Grey-green moons above him.

He felt his entire body pleading.

"Is there anything I can do for you? I will have Dorje...."

He interrupted, even surprising himself with the loudness of the voice that came into the room.

"Yes! Yes!"

And at the opposite side of the universe, almost as a whisper: "Yes?"

He looked down at the blue and orange of the rug and whispered almost as quietly, "I do not ... I do not know who I am."

From the universe's edge, a question--"What did you say? Speak up more ... I am old... I am old....

"I do not know who I am!"

Dharme Dorjels expression looked sad to him. But was he smiling beneath it? Smiling sadness?

A long pause as he inhaled sharply to replace what seemed a great exhalation of body.

"Many people do not know..." came the voice, ". ..who they are."

He looked away towards the immobile Dorje Drelhu, who may as well have become a statue, one with puzzlement all over its face, listening to him but looking steadfastly at the monk.

"I mean ... I mean..." And it sank through the floorboards into the rock foundations of the building, into the earth, into deepest darkness. "I mean," he blurted, trying to find meaningful expression in the lama's face, "I do not know my name!"

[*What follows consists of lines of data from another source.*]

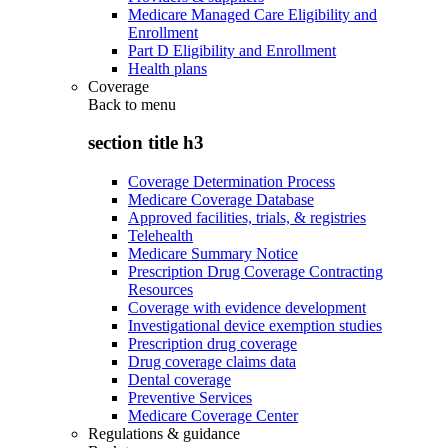
Medicare Managed Care Eligibility and
Enrollment
Part D Eligibility and Enrollment
Health plans
Coverage
Back to
menu
section title h3
Coverage Determination Process
Medicare Coverage Database
Approved facilities, trials, & registries
Telehealth
Medicare Summary Notice
Prescription Drug Coverage Contracting
Resources
Coverage with evidence development
Investigational device exemption studies
Prescription drug coverage
Drug coverage claims data
Dental coverage
Preventive Services
Medicare Coverage Center
Regulations & guidance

The eyebrows moved upwards slightly, a line appearing on the forehead, joined by two others, one broken. The lama looked past him through the opening of the window, the eyes changed to turquoise and contained a hint of snow-covered peaks.

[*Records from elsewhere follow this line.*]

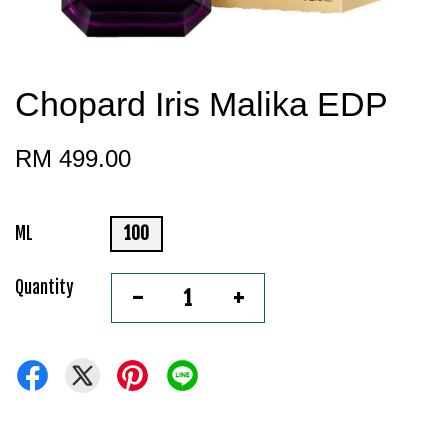
Chopard Iris Malika EDP
RM 499.00
ML
100
Quantity
-
+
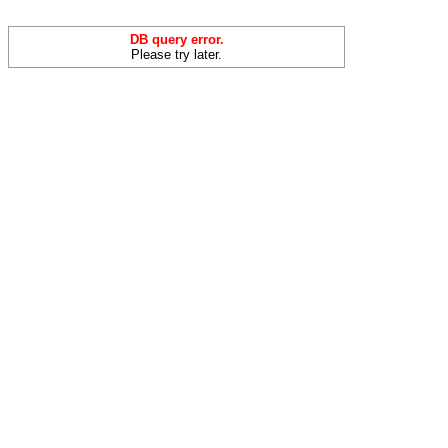
DB query error.
Please try later.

" That is unimportant. Many people do not remember their names .... their names from the past....

"But it is important ... I wish..."

"I wish..." fell into the hot embers of the hearth that had recently warmed water for the tea.

"It is..." came the whisper, "important to know. But only to remember ... remember... remember everyone you have been.... "

"But I must have a name!" he insisted.

The lama seemed to misunderstand and turned to Dorje Drelhu.

"Yes, of course. But names are easily acquired...

"But..."

"What shall we call him?"

"Dorje! Dorje!" the grimace laughed.

And the lama joined him.

Ha Ha hahahah.

I have had half....

"What? Shall everyone be called Dorje?"

The other scratched his ear. "But he is your son now! It is appropriate...."

The lama waved his right hand as if to push aside a cloud. "It is just as you say." Turning to the seated man. "You have to be concerned no longer about this matter."

"What," he was afraid to ask, "do you mean?"

"In this life," he adjusted his robe, "you have a name. "

"What is my name?" he whispered.

The lama stepped forward with a strong stride, right hand outstretched. It touched his forehead.

"Dorje Chamba!"

All this was accompanied simultaneously with many feelings. Disappointment. Sadness. Loss. Followed by anger and the thought that it was a trick. This was swept aside by a mountainous tidal wave of surprise that ricocheted as energy in his body.

The lama's hand was covered with little golden lines, wrinkles in pine-needle patterns. And when it touched him, all the molten lines in his own body began to move and change. They merged, emerged, rose, fell and changed. They glowed and darkened. They thinned to invisibility and thickened into great molten horizontals. Six golden bars, burning in sparkling silence. The stillness beyond quiet. They rose through his torso and settled into place, emitting definitions that tasted and resounded as their blazing colors could only recite. one solid line sat above all other five solid lines.